Workflow and applications of mechanistic modeling

Outlook

Drugs affect the complex and highly variable biological networks in our bodies. To predict the response of a particular person/tumor to a drug, we therefore have to characterize their relevant biological networks in great detail. Such an approach was unthinkable or simply too expensive even a short time ago, costing much more than the classical pathology-based approach to diagnostics and empirical treatment selection. However, it is now increasingly feasible due to progress in a range of fields from next generation sequencing (NGS) and other -omics, imaging and sensor-based techniques to computing.

Mechanistic models quantitatively capture the complex cellular processes associated with cancer

The ability to predict the effects of a drug or drug combinations on individual patients in silico opens up numerous new opportunities for the future of precision oncology. By increasing the likelihood that the treatment given to a patient will work, the positive impacts will not only be felt by patients but health care systems in general. Through improvement of outcomes and quality of life, a potential reduction in therapeutic, disease-recurrence and end-stage clinical costs is anticipated that would counterbalance a potential increase in diagnostic (omics-based medicine) costs (NGS costs are already rapidly decreasing), and promote the reduction of inequalities across health systems by guiding the use of resources more effectively.

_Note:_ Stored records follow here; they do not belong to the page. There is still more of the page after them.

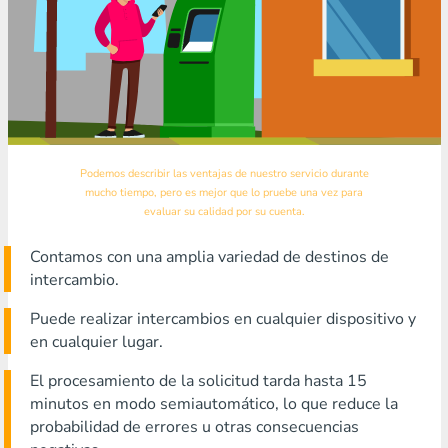
Podemos describir las ventajas de nuestro servicio durante
mucho tiempo, pero es mejor que lo pruebe una vez para
evaluar su calidad por su cuenta.
Contamos con una amplia variedad de destinos de
intercambio.
Puede realizar intercambios en cualquier dispositivo y
en cualquier lugar.
El procesamiento de la solicitud tarda hasta 15
minutos en modo semiautomático, lo que reduce la
probabilidad de errores u otras consecuencias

The data- and model-driven approach to treating cancer patients we describe is within grasp and not part of our distant future, with ongoing proof-of-principle clinical pilot studies, such as Treat20plus, and research scale efforts underway (e.g., iPC, a Horizon 2020 research and innovation project focused on predicting treatment outcomes for pediatric cancer, www.ipc-project.eu). The Treat20plus project, in particular, highlights the seamless integration of this approach within the current care framework, with results forming part of the toolkit used to inform molecular tumor board discussions and subsequent treatment decisions. In the broader context, initiatives such as DigiTwins (www.digitwins.org) are looking to a future sustainable vision of health care rooted in a data- and model-driven approach. Technology developments will be key to this vision. The routine inclusion of technologies such as single cell NGS [25] and in situ sequencing [26], as well as sensor-based and imaging techniques, will become critical in enabling the characterization of patients and their tumors in sufficient detail and will serve as the basic data input for the models of the future.

Clinical relevance

  • Cancer treatment boards can be informed by a data and model approach as part of the current patient diagnostic and therapy selection process.

  • The data- and model-driven approach to personalized oncology is already being tested in pilot clinical studies.

  • Further model development and optimization is required to ensure specificity, accuracy, and sensitivity of model predictions.